- [THE PROBLEM]: Return the lines below that contain "linejoin".

- [EXERCISE INPUT]:
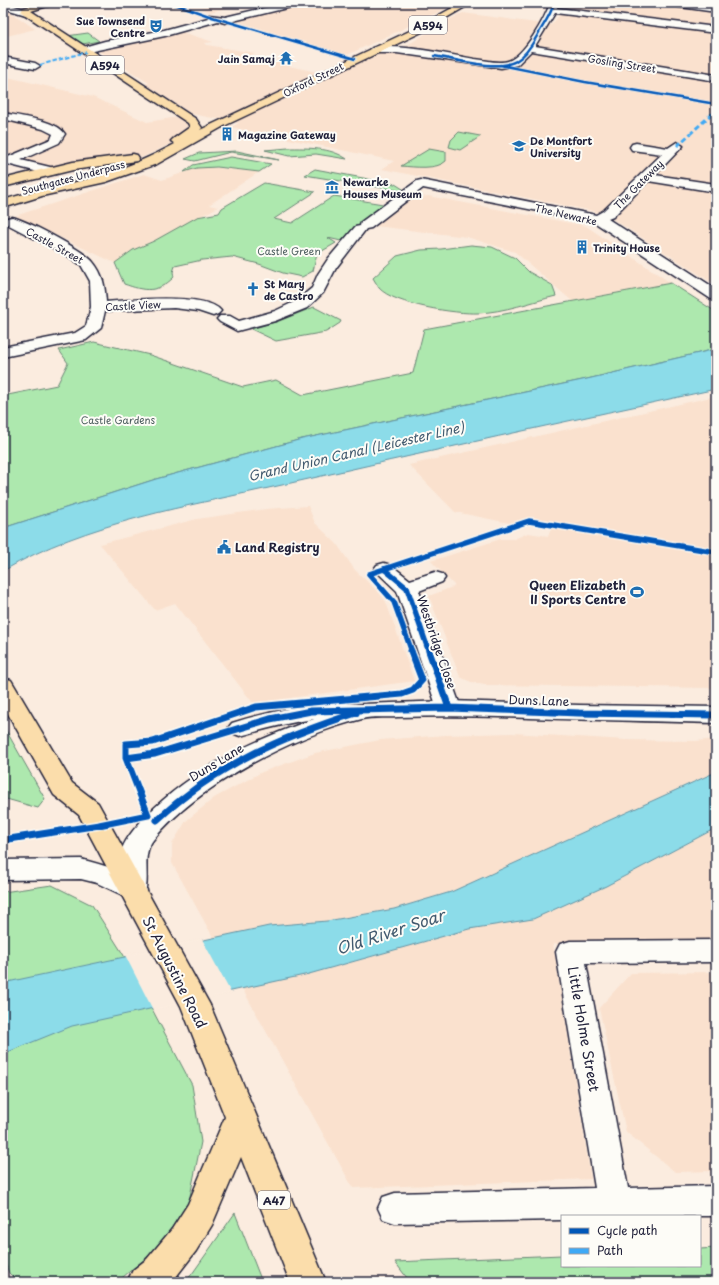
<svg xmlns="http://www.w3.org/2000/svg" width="719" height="1285" viewBox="0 0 719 1285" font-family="'Playpen Sans',sans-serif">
<rect width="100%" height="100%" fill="#fbecdf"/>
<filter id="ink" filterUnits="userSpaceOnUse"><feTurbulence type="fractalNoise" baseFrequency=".025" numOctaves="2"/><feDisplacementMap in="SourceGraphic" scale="8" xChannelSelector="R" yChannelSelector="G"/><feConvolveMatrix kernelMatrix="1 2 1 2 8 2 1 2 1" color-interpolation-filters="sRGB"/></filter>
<g filter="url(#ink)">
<path fill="#fae1ce" d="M224,3H251L210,12L200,8Z
M299,3H458L347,55L229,19Z
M563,3H671L716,9V285L616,221L593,211L382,169L394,161L231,127L239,123L192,114L145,84L149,83L98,51L182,32L213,42L205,43L207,45L255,53L246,57L286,64L284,65L317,72L383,53L397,52L442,23L463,13L551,25L564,10Z
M3,7L9,11L35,29L3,37Z
M3,76L93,97L147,122L185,116L195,125L179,140L143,157L50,171L3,160Z
M208,167L259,172L209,205L218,207L154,241L133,250L115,263L15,216L144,174L162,180L197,168Z
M428,196L586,226L671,283L572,301L515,252L467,237L375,226L412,198Z
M716,396V688L484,685L471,682L460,677L429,596L455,586L431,561L501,539H514L528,533L548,536L555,521L531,517L509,523L455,512L409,465Z
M308,506L315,523L336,543L355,570L380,594L386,602L414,681L253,703L175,603L155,610L100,544L197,519L266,509Z
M512,733L626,740L696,741L716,739V772L451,892L394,909L327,921L269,926L214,939L172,863V844L186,821L214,798L262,772L315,753L380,740L446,735Z
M716,828V940L553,944L591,1179L353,1188L242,988L309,974L469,929L533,919L606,886Z
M716,972V1171L675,1172L626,1132L599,1008L631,973Z"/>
<path fill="#ade8ae" stroke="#688574" d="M88,33L99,41L72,46L59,37Z
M459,132L480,136H481L460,150L449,147L451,140Z
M288,148C308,148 330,147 347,159L316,154L289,156L265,150Z
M429,149L446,152V161C437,170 414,167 401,166Z
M237,151L279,160L231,152L195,161L185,159L199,153Z
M231,157L271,164L259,172L217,167L197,168L184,172L193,165Z
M315,169L395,184L403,189L401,191L305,175Z
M264,183L315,192L274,219L292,223L334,196L383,204L341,241L328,238L336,243L317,254L313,271L302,277L283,273L259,264L232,257L202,260L175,266L173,272L174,277C157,294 144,291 124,284L115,263L133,250L154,241L197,217L219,213L222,208Z
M471,245L492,247L515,258L529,272L552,285L556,296C531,302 504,312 478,313C457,314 394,305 379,288C377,285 375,281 373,278L397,256L421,250L441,249Z
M671,283L716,312V349L587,379L302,439L156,479L3,528V396L57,385L68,363L59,350L94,342L150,355L243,387L276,380L303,395L413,373L424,329Z
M314,307L341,321L340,323L326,332L276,341L251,329L279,321Z
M3,725L45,799L38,808L3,798Z
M52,885L92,905L123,954L192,1085L201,1142L189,1201L159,1247L117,1282H18L9,1273L3,1257V892Z
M235,1213L262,1282H185L192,1274Z
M716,1248V1282H410L395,1262L562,1255V1266H700V1249Z"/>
<path fill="#8cdce9" stroke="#6292a3" d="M716,349V389C571,420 426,452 282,485C190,506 85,522 3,571V528L156,479L302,439L587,379Z
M716,772V828L606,886L533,919L469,929L309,974L72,1026L3,1054V983L269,926L327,921L394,909L451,892Z"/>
<path fill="#fbecdf" d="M202,939L231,993L153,1010L125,955Z"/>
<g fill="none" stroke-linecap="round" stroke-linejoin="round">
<g stroke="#22223b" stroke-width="3">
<path id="street" d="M3,3L29,10L31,12L26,15L3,8Z
M285,3H300L299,5L225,23L218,21L165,36L83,53L78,50L80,48L105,41L164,30L208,18L209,15L225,17Z
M550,3H558L557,8L716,27V33L555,13L535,46L716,75V81L531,51L517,65L501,68L397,53H375L370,50C374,45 381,47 387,47C416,47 446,54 475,59C485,60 498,64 508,61C524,56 545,19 550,3Z
M669,3H692L716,6V12L673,6Z
M3,57L35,63L40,66L35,69L3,63Z
M3,113C18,116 57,120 65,134L59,143L21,160L54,168L56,171L54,174L50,175L3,163V157H8L51,139L53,134L43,129L3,119Z
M677,142L683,146L655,175L716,184V192L648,181L613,217L608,219L716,289V300L711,299L594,222L423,188L371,228L366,229L336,268L323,293L307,308L275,321L237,331L220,322L217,319L220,316H230L239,321L275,311L296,301L312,288L318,274L328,259L355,227L360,226L361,222L417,181L421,180L596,215L603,211L662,154L632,150L630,147L632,144L636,143L668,148Z
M12,217C26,220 85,251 93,262C103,274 105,286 106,302C128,300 207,292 221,311L218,314L213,316L198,311L174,308L105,311L101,328L86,340L3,357V347L75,333L86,326L91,307L90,281L81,265L68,256L7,224L5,221L7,218Z
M384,563L391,565L410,580L435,572L442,574L445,578L442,582L419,591L461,708L457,713L449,715L441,713L437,708L397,591L374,569L377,565Z
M331,703L362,704L370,706L374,711L370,716C353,721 333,717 315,719C289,722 265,729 240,736L232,733L228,728L232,723C264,713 297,706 331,703Z
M81,859C100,865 136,872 147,890L143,897L133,900L97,883L81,879L3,880V860Z
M716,940V962L586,963L628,1188L716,1186V1216H562V1220L395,1223L383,1219L378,1208L383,1197L395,1193L595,1188L556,952L560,944L570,941Z"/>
</g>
<g stroke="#22223b" stroke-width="3">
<path id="secondary" d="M449,701L579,705L716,707V723C644,721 573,720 501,717C467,716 433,716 398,717C387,718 373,716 362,719C293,736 199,784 153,840C140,857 152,880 143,897L133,900L123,897C119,888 120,881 120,871C120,866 119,860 120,856C123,840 136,827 146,816C202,759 279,729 354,706L362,704Z"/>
</g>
<g stroke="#22223b" stroke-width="3">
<path id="primary" d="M43,3H57L31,11L196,119L202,128L200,130L416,28L461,3H472L422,32L224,126L157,164L106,182L42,196L3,208V200C35,190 67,185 99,176C125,168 151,157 175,144L171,141L173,139L190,127L188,123L21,12L23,8Z
M133,154L137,155L139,158L137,161L73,170L3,187V179L73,162Z
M3,678L11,680L14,685L72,783L98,803L210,1005L326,1282H290L241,1157L212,1225L196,1251L172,1282H127L133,1270L147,1259L172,1229L188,1204L225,1117L181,1006L79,815L54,795L3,705Z"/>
</g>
<use href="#street" fill="#fdfcf7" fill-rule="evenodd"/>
<use href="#secondary" fill="#fdfcf7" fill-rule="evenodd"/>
<use href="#primary" fill="#fbddab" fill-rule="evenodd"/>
<path stroke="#3fa9f5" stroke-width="2" stroke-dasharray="4.5 2" stroke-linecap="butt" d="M40,65L86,52
M714,112L716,110"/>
<path stroke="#3fa9f5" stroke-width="3" stroke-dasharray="5.5 3" stroke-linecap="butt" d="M677,146L715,111"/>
<g stroke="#fdfcf7" stroke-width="3.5">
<path id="cycleway-far2" d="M172,3L212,17L355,59
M434,56C455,59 497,72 516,61C525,56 532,45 537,36C543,25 551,15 554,3
M500,65L585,82L716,104"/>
</g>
<g stroke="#fdfcf7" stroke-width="8">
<path id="cycleway-far1" d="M384,569L407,588L429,652
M412,652L394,602L369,574L529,521L716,552"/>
</g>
<g stroke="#fdfcf7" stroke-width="10">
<path id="cycleway" d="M429,651L449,708
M126,758L155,754L270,719L311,711L449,708L579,713L716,715
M157,820C217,765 279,738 356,713
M3,840L99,825L148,815L126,758V744L153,742L256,707L402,694L413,690L422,680L411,651"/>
</g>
<use href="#cycleway-far2" stroke="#0057b8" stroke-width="2.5"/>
<use href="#cycleway-far1" stroke="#0057b8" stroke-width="5.5"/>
<use href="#cycleway" stroke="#0057b8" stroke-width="7"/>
</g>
</g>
<defs>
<g id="theatre-bare" transform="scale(1.08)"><path d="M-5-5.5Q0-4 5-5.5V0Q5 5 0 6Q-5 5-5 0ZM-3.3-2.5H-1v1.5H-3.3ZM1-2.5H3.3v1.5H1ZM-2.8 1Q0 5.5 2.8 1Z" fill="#1f6fb2" stroke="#fdfcf7" stroke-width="2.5" paint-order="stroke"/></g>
<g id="temple-bare" transform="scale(1.08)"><path d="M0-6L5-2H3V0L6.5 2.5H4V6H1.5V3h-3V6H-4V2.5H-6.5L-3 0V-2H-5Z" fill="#1f6fb2" stroke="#fdfcf7" stroke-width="2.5" paint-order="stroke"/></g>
<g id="building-bare" transform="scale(1.08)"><path d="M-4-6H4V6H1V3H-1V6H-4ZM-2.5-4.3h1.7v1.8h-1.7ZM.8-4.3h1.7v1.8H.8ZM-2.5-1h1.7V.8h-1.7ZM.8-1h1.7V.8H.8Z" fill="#1f6fb2" stroke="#fdfcf7" stroke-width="2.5" paint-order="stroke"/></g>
<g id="university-bare" transform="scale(1.08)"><path d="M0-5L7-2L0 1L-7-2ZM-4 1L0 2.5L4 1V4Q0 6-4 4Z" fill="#1f6fb2" stroke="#fdfcf7" stroke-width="2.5" paint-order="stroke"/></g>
<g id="museum-bare" transform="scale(1.08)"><path d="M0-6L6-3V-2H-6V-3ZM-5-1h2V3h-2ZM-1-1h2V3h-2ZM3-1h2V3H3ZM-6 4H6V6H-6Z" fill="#1f6fb2" stroke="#fdfcf7" stroke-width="2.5" paint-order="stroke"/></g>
<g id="church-bare" transform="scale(1.08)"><path d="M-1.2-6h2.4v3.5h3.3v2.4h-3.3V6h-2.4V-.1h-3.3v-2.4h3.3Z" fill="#1f6fb2" stroke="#fdfcf7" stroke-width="2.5" paint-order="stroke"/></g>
<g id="civic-bare" transform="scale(1.08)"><path d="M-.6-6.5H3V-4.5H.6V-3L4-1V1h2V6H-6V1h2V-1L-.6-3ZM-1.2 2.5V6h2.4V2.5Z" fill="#1f6fb2" stroke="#fdfcf7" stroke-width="2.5" paint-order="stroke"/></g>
<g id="stadium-bare" transform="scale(1.08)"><path d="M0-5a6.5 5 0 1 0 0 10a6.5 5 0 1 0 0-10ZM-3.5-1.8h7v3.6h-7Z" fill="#1f6fb2" stroke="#fdfcf7" stroke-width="2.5" paint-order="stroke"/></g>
</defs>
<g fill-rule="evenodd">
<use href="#theatre-bare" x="156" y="26"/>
<use href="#temple-bare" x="286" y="58"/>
<use href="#building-bare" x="227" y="134"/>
<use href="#university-bare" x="519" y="146"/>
<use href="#museum-bare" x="332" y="187"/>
<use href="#building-bare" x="582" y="247"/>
<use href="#church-bare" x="253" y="289"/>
<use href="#civic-bare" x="224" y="547"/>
<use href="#stadium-bare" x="637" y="592"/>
</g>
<g text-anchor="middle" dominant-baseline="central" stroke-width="4" stroke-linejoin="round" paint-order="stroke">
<g font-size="10" font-weight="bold" fill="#22223b" stroke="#fdfcf7" text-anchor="start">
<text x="145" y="20" text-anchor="end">Sue Townsend<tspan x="145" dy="12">Centre</tspan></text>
<text x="275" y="58" text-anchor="end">Jain Samaj</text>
<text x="238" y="134">Magazine Gateway</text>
<text x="530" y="140">De Montfort<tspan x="530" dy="12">University</tspan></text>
<text x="343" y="181">Newarke<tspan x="343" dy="12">Houses Museum</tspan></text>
<text x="593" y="247">Trinity House</text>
<text x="264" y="283">St Mary<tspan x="264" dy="12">de Castro</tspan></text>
</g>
<g font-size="10" fill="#22223b" stroke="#fdfcf7">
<text transform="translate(622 63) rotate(9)">Gosling Street</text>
<text transform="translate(313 79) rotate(-26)">Oxford Street</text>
<text transform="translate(73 177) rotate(-15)">Southgates Underpass</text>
<text transform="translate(638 184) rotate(-45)">The Gateway</text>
<text transform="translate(566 214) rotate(13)">The Newarke</text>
<text transform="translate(55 245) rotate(29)">Castle Street</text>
<text transform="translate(133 305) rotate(-3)">Castle View</text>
</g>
<g font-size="10" fill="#4c5d5e" stroke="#fdfcf7">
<text x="289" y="250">Castle Green</text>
<text x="118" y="419">Castle Gardens</text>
</g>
<g fill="#fdfcf7" stroke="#646373" stroke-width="1">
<rect x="409" y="16" width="38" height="18" rx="3"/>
<rect x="86" y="56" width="38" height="18" rx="3"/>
<rect x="258" y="1191" width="32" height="18" rx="3"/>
</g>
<g font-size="11" font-weight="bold" fill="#22223b">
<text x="428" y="25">A594</text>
<text x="105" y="65">A594</text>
<text x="274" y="1200">A47</text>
</g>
<g font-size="12" font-weight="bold" fill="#22223b" stroke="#fdfcf7" text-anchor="start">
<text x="235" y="547">Land Registry</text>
<text x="626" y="585" text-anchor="end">Queen Elizabeth<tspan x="626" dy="14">II Sports Centre</tspan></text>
</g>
<g font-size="12" fill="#22223b" stroke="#fdfcf7">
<text transform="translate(437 642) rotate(71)">Westbridge Close</text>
<text transform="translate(539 700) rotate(2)">Duns Lane</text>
<text transform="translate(216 762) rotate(-31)">Duns Lane</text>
</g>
<g font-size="13" font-style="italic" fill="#425a6f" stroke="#fdfcf7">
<text transform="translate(356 451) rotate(-13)">Grand Union Canal (Leicester Line)</text>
</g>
<g font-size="14" fill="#22223b" stroke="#fdfcf7">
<text transform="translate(175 972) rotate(63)">St Augustine Road</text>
<text transform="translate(584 1029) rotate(80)">Little Holme Street</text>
</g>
<g font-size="16" font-style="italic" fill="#425a6f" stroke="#fdfcf7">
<text transform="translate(390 931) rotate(-18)">Old River Soar</text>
</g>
</g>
<rect width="719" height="1285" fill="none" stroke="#fdfcf7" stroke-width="16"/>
<rect x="8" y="8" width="703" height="1269" fill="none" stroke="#22223b" stroke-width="1.5" filter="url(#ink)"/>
<rect x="561" y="1215" width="140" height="52" fill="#fdfcf7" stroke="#a5a5ac"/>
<rect x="569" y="1228" width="20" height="6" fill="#0057b8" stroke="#a5a5ac"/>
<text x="597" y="1235" font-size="12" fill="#22223b">Cycle path</text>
<rect x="569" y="1248" width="20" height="6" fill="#3fa9f5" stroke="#a5a5ac"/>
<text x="597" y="1255" font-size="12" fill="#22223b">Path</text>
</svg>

- [SOLUTION]:
<g fill="none" stroke-linecap="round" stroke-linejoin="round">
<g text-anchor="middle" dominant-baseline="central" stroke-width="4" stroke-linejoin="round" paint-order="stroke">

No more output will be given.